Isso não quer dizer que existam problemas graves com o orçamento: tanto as receitas como os pagamentos efectuados em 2017 foram “legais e regulares”, frisa o TCE. “Na opinião do Tribunal, as contas consolidadas da UE relativas ao exercício encerrado em 31 de Dezembro de 2017 reflectem fielmente, em todos os aspectos materialmente relevantes, a sua situação financeira, os resultados das suas operações, os fluxos de caixa, bem como a variação da situação líquida do exercício então encerrado”, diz o relatório.
As contas publicadas pela Comissão colocam o resultado económico de 2017 nos 8,1 mil milhões de euros: a 31 de Dezembro, o passivo total representava 236,5 mil milhões de euros, comparados com os 166,2 mil milhões de euros do activo total.

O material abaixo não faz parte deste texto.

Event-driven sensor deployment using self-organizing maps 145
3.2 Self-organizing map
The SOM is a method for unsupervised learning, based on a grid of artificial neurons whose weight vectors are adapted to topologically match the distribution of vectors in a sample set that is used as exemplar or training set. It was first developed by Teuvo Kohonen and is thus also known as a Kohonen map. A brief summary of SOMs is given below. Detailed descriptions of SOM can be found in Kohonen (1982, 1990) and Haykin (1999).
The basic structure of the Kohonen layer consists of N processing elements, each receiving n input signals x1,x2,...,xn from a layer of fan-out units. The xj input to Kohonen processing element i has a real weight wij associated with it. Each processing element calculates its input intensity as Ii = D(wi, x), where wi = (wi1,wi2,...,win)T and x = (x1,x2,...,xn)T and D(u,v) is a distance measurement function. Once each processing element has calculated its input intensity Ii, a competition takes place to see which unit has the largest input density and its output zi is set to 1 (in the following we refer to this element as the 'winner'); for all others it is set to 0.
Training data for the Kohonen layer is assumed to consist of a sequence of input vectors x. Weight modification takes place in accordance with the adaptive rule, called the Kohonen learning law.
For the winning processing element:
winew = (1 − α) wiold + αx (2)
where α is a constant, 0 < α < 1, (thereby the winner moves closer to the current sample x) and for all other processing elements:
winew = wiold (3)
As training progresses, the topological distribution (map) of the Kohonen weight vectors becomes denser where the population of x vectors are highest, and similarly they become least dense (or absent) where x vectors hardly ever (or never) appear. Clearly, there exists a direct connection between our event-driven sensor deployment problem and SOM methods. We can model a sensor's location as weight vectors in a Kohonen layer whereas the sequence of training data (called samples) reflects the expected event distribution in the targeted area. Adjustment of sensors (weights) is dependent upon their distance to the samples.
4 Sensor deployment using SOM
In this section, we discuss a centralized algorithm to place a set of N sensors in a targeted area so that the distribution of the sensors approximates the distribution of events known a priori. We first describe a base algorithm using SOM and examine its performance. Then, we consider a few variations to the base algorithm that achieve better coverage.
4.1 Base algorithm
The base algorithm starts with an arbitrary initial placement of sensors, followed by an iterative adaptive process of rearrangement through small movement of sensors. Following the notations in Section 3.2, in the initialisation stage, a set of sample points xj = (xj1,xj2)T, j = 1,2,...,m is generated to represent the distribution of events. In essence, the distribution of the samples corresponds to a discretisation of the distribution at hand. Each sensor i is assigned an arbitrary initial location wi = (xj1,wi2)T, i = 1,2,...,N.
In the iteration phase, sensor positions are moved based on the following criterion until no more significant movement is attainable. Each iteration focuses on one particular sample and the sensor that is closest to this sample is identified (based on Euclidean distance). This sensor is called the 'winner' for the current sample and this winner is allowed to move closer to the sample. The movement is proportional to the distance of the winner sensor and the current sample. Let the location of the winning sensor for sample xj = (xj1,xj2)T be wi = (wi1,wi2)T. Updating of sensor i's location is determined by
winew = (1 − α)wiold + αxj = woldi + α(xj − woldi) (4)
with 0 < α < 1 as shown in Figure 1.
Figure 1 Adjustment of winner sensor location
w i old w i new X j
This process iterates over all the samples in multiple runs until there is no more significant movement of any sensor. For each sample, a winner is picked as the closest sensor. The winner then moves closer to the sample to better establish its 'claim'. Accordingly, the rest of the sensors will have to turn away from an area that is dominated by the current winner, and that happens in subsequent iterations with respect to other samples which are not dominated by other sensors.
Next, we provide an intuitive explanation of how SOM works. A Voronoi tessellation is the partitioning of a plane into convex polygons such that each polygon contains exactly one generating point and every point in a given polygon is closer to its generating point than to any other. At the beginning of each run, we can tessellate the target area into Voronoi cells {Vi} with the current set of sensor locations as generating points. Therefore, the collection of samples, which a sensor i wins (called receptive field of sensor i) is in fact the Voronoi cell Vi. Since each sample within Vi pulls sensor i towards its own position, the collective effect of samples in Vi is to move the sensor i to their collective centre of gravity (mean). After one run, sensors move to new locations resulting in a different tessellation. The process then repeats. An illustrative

Mas ainda que o orçamento espelhe de forma “verdadeira e transparente” a posição financeira da UE, o presidente do TCE, Klaus-Heiner Lehne, considera que os números escondem um desajustamento entre as expectativas das instituições europeias e dos Estados membros e a realidade. “Recomendaria, por isso, maior prudência na elaboração dos orçamentos, para que não se façam promessas e criem expectativas que depois não são concretizadas ou não produzem os resultados esperados”, disse aos jornalistas.

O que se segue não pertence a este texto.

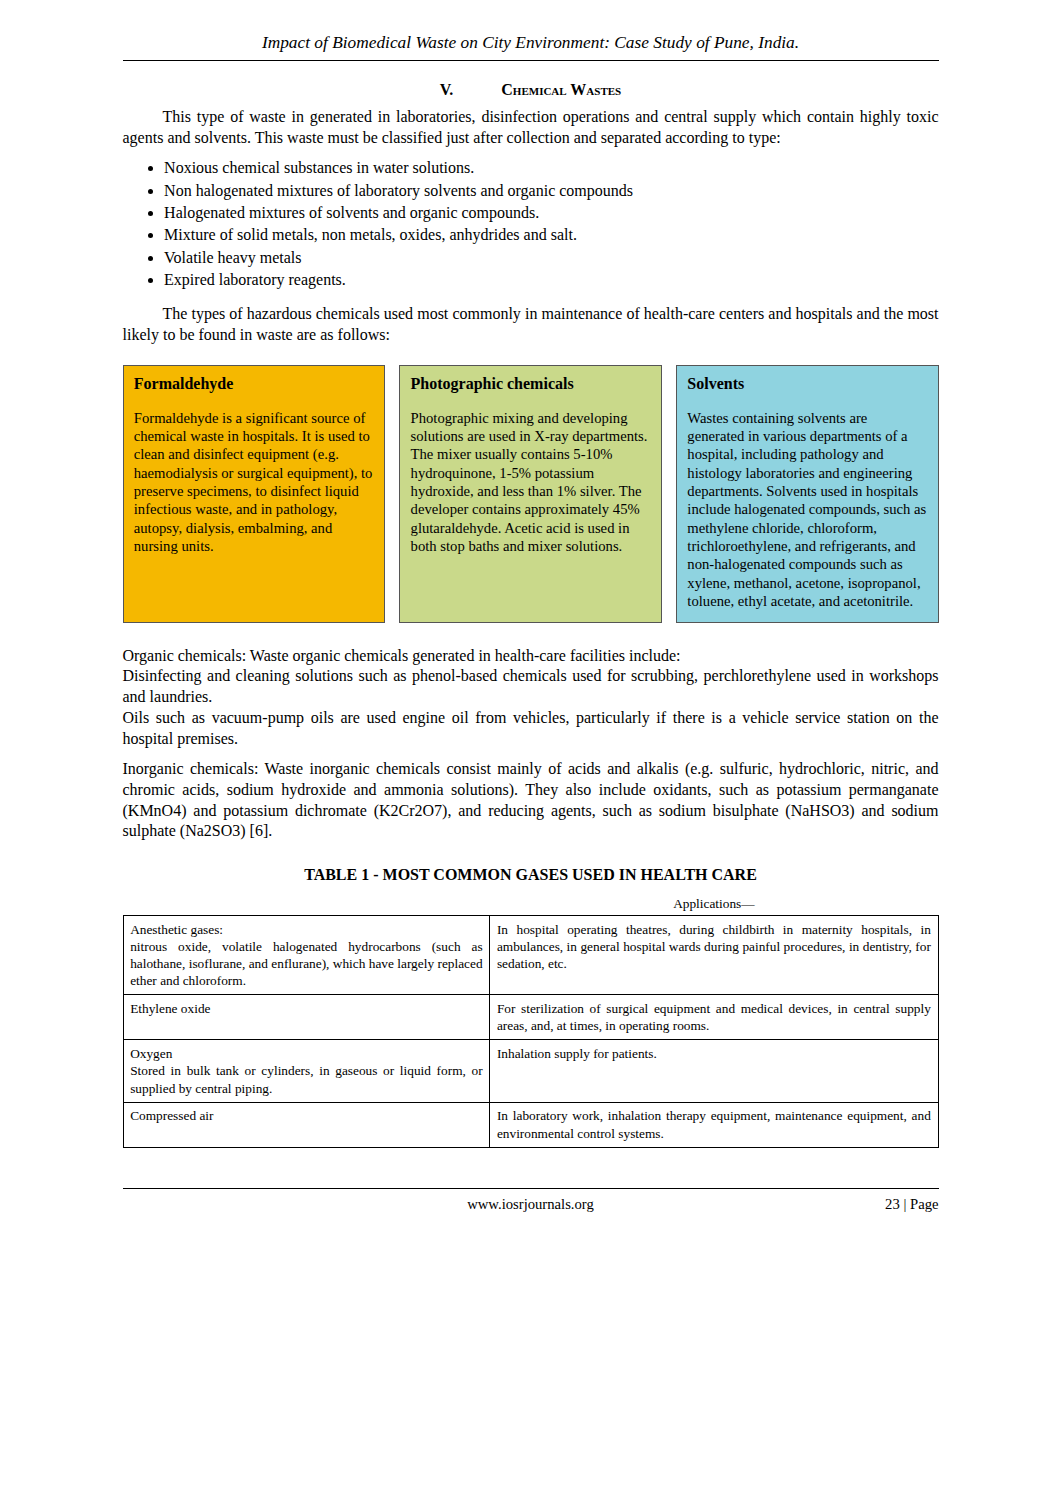Impact of Biomedical Waste on City Environment: Case Study of Pune, India.
V. Chemical Wastes
This type of waste in generated in laboratories, disinfection operations and central supply which contain highly toxic agents and solvents. This waste must be classified just after collection and separated according to type:
Noxious chemical substances in water solutions.
Non halogenated mixtures of laboratory solvents and organic compounds
Halogenated mixtures of solvents and organic compounds.
Mixture of solid metals, non metals, oxides, anhydrides and salt.
Volatile heavy metals
Expired laboratory reagents.
The types of hazardous chemicals used most commonly in maintenance of health-care centers and hospitals and the most likely to be found in waste are as follows:
Formaldehyde
Formaldehyde is a significant source of chemical waste in hospitals. It is used to clean and disinfect equipment (e.g. haemodialysis or surgical equipment), to preserve specimens, to disinfect liquid infectious waste, and in pathology, autopsy, dialysis, embalming, and nursing units.
Photographic chemicals
Photographic mixing and developing solutions are used in X-ray departments.
The mixer usually contains 5-10% hydroquinone, 1-5% potassium hydroxide, and less than 1% silver. The developer contains approximately 45% glutaraldehyde. Acetic acid is used in both stop baths and mixer solutions.
Solvents
Wastes containing solvents are generated in various departments of a hospital, including pathology and histology laboratories and engineering departments. Solvents used in hospitals include halogenated compounds, such as methylene chloride, chloroform, trichloroethylene, and refrigerants, and non-halogenated compounds such as xylene, methanol, acetone, isopropanol, toluene, ethyl acetate, and acetonitrile.
Organic chemicals: Waste organic chemicals generated in health-care facilities include:
Disinfecting and cleaning solutions such as phenol-based chemicals used for scrubbing, perchlorethylene used in workshops and laundries.
Oils such as vacuum-pump oils are used engine oil from vehicles, particularly if there is a vehicle service station on the hospital premises.
Inorganic chemicals: Waste inorganic chemicals consist mainly of acids and alkalis (e.g. sulfuric, hydrochloric, nitric, and chromic acids, sodium hydroxide and ammonia solutions). They also include oxidants, such as potassium permanganate (KMnO4) and potassium dichromate (K2Cr2O7), and reducing agents, such as sodium bisulphate (NaHSO3) and sodium sulphate (Na2SO3) [6].
TABLE 1 - MOST COMMON GASES USED IN HEALTH CARE
| | Applications— |
| Anesthetic gases: nitrous oxide, volatile halogenated hydrocarbons (such as halothane, isoflurane, and enflurane), which have largely replaced ether and chloroform. | In hospital operating theatres, during childbirth in maternity hospitals, in ambulances, in general hospital wards during painful procedures, in dentistry, for sedation, etc. |
| Ethylene oxide | For sterilization of surgical equipment and medical devices, in central supply areas, and, at times, in operating rooms. |
| Oxygen Stored in bulk tank or cylinders, in gaseous or liquid form, or supplied by central piping. | Inhalation supply for patients. |
| Compressed air | In laboratory work, inhalation therapy equipment, maintenance equipment, and environmental control systems. |
www.iosrjournals.org 23 | Page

“O quadro financeiro plurianual tem de ser realista, e o discurso também: a UE não deve prometer mais o que pode cumprir, porque isso reduz a sua credibilidade e a confiança dos cidadãos. Quando há largas quantidades por liquidar, é porque há alguma coisa errada no sistema. É preciso corrigir essa situação”, apelou Lehne, que pensa que a UE deve fazer uma reflexão profunda e rever os processos que levam à elaboração dos quadros plurianuais. “São exercícios baseados em projecções quase sempre ultrapassadas pela realidade”, notou.

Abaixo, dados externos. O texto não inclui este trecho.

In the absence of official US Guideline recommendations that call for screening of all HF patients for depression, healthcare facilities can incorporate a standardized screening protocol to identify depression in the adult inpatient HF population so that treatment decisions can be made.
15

Em relação ao actual quadro financeiro plurianual, a principal preocupação do presidente do TCE tem a ver com o facto de, no quarto ano de vigência do orçamento, as autorizações de despesa permanecerem elevadas e os pagamentos seguirem reduzidos. Os auditores identificam várias razões para esta baixa taxa de execução: uma diminuição do número de pedidos submetidos pelos Estados membros, atrasos no desenvolvimento dos projectos, problemas no planeamento das acções ou dificuldades administrativas.
Para o TCE, um desafio particular continua a ser o da utilização plena dos recursos financeiros dedicados às reformas estruturais e ao investimento, que representam uma percentagem importante das despesas das administrações públicas. Segundo o relatório, “a Comissão constatou que os atrasos se deviam sobretudo ao encerramento do anterior QFP após a data prevista, à adopção tardia dos actos jurídicos e a dificuldades de adaptação às alterações substanciais introduzidas no actual QFP e respectiva execução”.
A lenta execução dos programas, nota o TCE, pode originar pressões sobre os limites máximos das dotações de pagamento, à medida que as necessidades de financiamento forem aumentando com a conclusão do prazo do quadro financeiro O risco, lê-se no relatório, é que em 2020 se verifique uma “acumulação anormal” de pagamentos em atraso e que as dotações sejam insuficientes para liquidar todos os pedidos. Porém, como lembrou Klaus-Heiner Lehne, existe uma janela de três anos para a utilização das verbas antes destas serem definitivamente dadas como perdidas. “O dinheiro não se vai perder, vai ser usado. Mas vai ser usado demasiado tarde”, lamentou.